### PASSAGE TO READ
SECURITIES AND EXCHANGE COMMISSION


                              Washington, D.C. 20549


                                     FORM 8-K

                      Pursuant to Section 13 or 15(d) of the 
                          Securities Exchange Act of 1934



   Date of Report (Date of earliest event reported):  
                    December 19, 1996


                         CALIFORNIA COMMERCIAL BANKSHARES
      (Exact name of registrant as specified in its charter)



   California                 2-78788                    
93-3748495   
(State or other                 (Commission                 (IRS
Employer
jurisdiction of                 File Number)           
Identification No.)
incorporation)


            4100 Newport Place, Newport Beach, California  92660 

  (Address of principal executive offices)                (Zip
Code)



     Registrant's telephone number including area code:  (714)
863-2300


         (Former name or former address, if changed since last
report.)
         Not applicable.


                 _______________________________________________
                       ____________________________________





Item 5.  Other Events.

             Proposed Merger with Monarch Bancorp.  On December
19,
1996, California Commercial Bankshares (the "Company") and
Monarch Bancorp ("Monarch") executed an Agreement and Plan of
Merger (the "Plan") pursuant to which the Company agreed to merge
with and into Monarch (the "Merger").  The Merger is subject to
(i) receipt of regulatory and shareholder approvals, (ii) the
listing by Monarch of its common stock on the NASDAQ National
Market System, (iii) the concurrent merger of Monarch Bank with
and into the Company's wholly owned subsidiary, National Bank of
Southern California (the "Bank Merger"), and (iv) other customary
closing conditions.  It is estimated that the Merger will be
consummated by the end of the second quarter of 1997, subject to
satisfaction of closing conditions. 

             The Company also agreed to issue an option to
acquire
up to 19.9% of the Company's Common Stock if certain acquisition
transactions occur.  In addition, four directors of the Company,
holding in the aggregate ___% of the Company's Common Stock, each
executed a shareholder agreement pursuant to which they agreed,
in their capacity as shareholder, to vote their shares in favor
of the Merger.  The Company agreed to cause certain of its
remaining directors to execute similar shareholder agreements on
or prior to January 10, 1997.

### WORK ITEM
Please answer these questions about the Form 8-K above:
(a) In what city are the registrant's principal executive offices?
(b) By when is the Merger estimated to be consummated?
(c) By what date did the Company agree to have certain remaining directors sign similar shareholder agreements?

### MATERIAL PROVIDED
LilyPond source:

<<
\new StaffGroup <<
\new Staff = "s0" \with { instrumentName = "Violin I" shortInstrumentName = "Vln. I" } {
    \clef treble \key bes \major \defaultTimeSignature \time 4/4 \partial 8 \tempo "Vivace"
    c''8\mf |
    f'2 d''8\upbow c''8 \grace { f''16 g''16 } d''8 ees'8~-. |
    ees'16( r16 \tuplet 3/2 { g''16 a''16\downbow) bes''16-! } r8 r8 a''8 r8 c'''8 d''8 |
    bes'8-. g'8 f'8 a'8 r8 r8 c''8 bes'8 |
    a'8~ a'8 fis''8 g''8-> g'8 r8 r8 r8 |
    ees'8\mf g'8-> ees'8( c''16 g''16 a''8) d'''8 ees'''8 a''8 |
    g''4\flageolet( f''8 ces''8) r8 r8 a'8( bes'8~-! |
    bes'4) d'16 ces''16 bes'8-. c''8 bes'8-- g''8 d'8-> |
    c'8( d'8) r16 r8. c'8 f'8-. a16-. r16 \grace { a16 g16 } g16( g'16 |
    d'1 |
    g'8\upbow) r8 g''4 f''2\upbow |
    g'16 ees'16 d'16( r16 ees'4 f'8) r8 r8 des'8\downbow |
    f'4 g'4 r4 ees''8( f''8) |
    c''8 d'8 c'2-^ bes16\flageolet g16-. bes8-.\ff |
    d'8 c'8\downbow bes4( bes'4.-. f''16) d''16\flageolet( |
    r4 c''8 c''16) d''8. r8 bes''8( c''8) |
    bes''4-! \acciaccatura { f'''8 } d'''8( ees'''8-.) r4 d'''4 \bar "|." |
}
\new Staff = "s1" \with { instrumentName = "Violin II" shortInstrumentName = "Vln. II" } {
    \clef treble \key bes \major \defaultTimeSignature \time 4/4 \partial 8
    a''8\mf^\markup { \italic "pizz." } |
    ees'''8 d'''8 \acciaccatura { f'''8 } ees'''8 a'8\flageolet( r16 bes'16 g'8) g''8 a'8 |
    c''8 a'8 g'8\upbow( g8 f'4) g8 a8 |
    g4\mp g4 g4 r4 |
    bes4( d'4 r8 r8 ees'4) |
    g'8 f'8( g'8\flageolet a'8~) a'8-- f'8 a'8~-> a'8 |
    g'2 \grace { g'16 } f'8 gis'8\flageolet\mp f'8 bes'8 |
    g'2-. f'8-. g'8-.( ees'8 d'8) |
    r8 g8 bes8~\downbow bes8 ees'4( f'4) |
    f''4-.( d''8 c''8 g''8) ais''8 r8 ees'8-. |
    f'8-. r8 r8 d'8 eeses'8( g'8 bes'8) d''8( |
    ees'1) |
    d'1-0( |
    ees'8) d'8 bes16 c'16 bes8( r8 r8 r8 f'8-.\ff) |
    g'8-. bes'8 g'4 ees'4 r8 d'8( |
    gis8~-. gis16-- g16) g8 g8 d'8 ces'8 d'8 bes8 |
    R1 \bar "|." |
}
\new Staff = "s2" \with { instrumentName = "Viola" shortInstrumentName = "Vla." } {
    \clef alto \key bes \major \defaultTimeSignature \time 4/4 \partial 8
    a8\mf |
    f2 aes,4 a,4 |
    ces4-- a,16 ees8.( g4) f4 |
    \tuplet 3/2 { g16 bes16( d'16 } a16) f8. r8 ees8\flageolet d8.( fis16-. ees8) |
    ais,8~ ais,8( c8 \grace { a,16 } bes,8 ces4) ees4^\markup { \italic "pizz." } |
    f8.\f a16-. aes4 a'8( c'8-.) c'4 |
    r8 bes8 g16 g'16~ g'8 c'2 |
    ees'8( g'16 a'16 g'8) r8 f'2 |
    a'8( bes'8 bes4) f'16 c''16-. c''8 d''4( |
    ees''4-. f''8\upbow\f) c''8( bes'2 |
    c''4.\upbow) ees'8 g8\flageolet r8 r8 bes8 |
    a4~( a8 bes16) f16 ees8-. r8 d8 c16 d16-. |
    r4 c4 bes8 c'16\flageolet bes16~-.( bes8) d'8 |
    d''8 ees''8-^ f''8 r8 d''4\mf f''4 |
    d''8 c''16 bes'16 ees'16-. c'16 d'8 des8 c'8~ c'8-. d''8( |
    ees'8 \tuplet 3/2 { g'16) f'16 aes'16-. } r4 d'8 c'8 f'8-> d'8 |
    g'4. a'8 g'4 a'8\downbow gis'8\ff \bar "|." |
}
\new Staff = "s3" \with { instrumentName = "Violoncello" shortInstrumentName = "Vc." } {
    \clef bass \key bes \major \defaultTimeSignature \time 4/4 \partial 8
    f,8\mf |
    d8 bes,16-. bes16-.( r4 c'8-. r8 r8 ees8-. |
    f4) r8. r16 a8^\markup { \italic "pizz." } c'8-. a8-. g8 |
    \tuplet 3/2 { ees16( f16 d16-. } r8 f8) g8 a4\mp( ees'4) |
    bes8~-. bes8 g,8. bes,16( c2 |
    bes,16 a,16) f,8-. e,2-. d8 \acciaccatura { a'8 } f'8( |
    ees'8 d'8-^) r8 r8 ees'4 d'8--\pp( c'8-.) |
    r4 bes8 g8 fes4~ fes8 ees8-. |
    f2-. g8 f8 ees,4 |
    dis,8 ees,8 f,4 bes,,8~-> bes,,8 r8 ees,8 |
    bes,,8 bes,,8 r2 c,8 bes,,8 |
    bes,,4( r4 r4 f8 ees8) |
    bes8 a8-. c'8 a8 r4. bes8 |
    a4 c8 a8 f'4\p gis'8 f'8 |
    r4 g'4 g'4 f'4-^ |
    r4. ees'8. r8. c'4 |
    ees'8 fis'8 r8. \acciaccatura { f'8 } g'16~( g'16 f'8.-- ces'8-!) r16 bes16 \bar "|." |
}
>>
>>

### OUTPUT
(a) Newport Beach, California
(b) By the end of the second quarter of 1997
(c) On or prior to January 10, 1997